All these options are better than not doing anything, but still produce results that are far from the optimal. In the table below you can see the results obtained for a 16×16 grid and with a FIFO cache with 20 entries:
Method ACMR ATVR
Scanline 1.062 1.882
NVTriStrip 0.818 1.450
Morton 0.719 1.273
K-Cache-Reorder 0.711 1.260
Hilbert 0.699 1.239
Forsyth 0.666 1.180
Tipsy 0.658 1.166
Optimal 0.564 1.000
Note that I’m using my own implementation for all of these methods. So, the results with the code from the original author might differ slightly.
The most important observation is that, for every row of triangles, the only vertices that are reused are the vertices that are at the bottom of the triangles, and these are the vertices that we would like to have in the cache when rendering the next row of triangles.

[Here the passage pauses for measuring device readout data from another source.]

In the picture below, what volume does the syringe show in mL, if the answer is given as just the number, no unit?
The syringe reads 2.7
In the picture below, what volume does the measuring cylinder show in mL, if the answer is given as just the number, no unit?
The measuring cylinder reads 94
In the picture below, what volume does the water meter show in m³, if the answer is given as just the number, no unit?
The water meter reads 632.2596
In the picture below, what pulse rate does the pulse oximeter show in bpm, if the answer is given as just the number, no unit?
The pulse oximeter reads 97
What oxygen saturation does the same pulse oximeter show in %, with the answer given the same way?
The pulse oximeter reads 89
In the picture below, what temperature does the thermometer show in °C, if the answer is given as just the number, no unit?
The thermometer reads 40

When traversing triangles in scanline order the cache interleaves vertices from the first and second row. However, we can avoid that by prefetching the first row of vertices:
4 - 3 - 2 - 1 - 0
| / | / | / | / |
* - * - * - * - *
| | | | |
* - * - * - * - *
That can be done issuing degenerate triangles. Once the first row of vertices is in the cache, you can continue adding the triangles in scanline order. The cool thing now is that the vertices that leave the cache are always vertices that are not going to be used anymore:
* - 7 - 6 - 5 - 4
| / | / | / | / |
3 - 2 - 1 - 0 - *
| / | / | / | / |
* - * - * - * - *
In general, the minimum cache size to render a W*W grid without transforming any vertex multiple times is W+2.

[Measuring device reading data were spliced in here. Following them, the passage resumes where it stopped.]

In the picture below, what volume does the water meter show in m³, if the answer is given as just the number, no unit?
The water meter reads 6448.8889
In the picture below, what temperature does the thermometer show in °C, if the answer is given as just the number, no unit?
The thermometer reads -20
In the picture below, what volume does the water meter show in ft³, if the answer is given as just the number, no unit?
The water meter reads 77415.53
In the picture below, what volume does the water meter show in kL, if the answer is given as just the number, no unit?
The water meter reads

The degenerate triangles have a small overhead, so you also want to avoid them when the cache is sufficiently large to store two rows of vertices. When the cache is too small you also have to split the grid into smaller sections and apply this method to each of them. The following code accomplishes that:
void gridGen(int x0, int x1, int y0, int y1, int width, int cacheSize)
{
if (x1 - x0 + 1 < cacheSize)
{
if (2 * (x1 - x0) + 1 > cacheSize)
{
for (int x = x0; x < x1; x++)
{
indices.push_back(x + 0);
indices.push_back(x + 0);
indices.push_back(x + 1);
}
}
for (int y = y0; y < y1; y++)
{
for (int x = x0; x < x1; x++)
{
indices.push_back((width + 1) * (y + 0) + (x + 0));
indices.push_back((width + 1) * (y + 1) + (x + 0));
indices.push_back((width + 1) * (y + 0) + (x + 1));
indices.push_back((width + 1) * (y + 0) + (x + 1));
indices.push_back((width + 1) * (y + 1) + (x + 0));
indices.push_back((width + 1) * (y + 1) + (x + 1));
}
}
}
else
{
int xm = x0 + cacheSize - 2;
gridGen(x0, xm, y0, y1, width, cacheSize);
gridGen(xm, x1, y0, y1, width, cacheSize);
}
}
This may not be the most optimal grid partition, but the method still performs pretty well in those cases. Here are the results for a cache with 16 entries:
Method ACMR ATVR
Scanline 1.062 1.882
NVTriStrip 0.775 1.374
K-Cache-Reorder 0.766 1.356
Hilbert 0.754 1.336
Morton 0.750 1.329
Tipsy 0.711 1.260
Forsyth 0.699 1.239
Optimal 0.598 1.059
And for a cache with only 12 entries:
Method ACMR ATVR
Scanline 1.062 1.882
NVTriStrip 0.875 1.550
Forsyth 0.859 1.522
K-Cache-Reorder 0.807 1.491
Morton 0.812 1.439
Hilbert 0.797 1.412
Tipsy 0.758 1.343
Optimal 0.600 1.062
In all cases, the proposed algorithm is significantly faster than the other approaches. In the future it would interesting to take into account some of these observations in a general mesh optimization algorithm.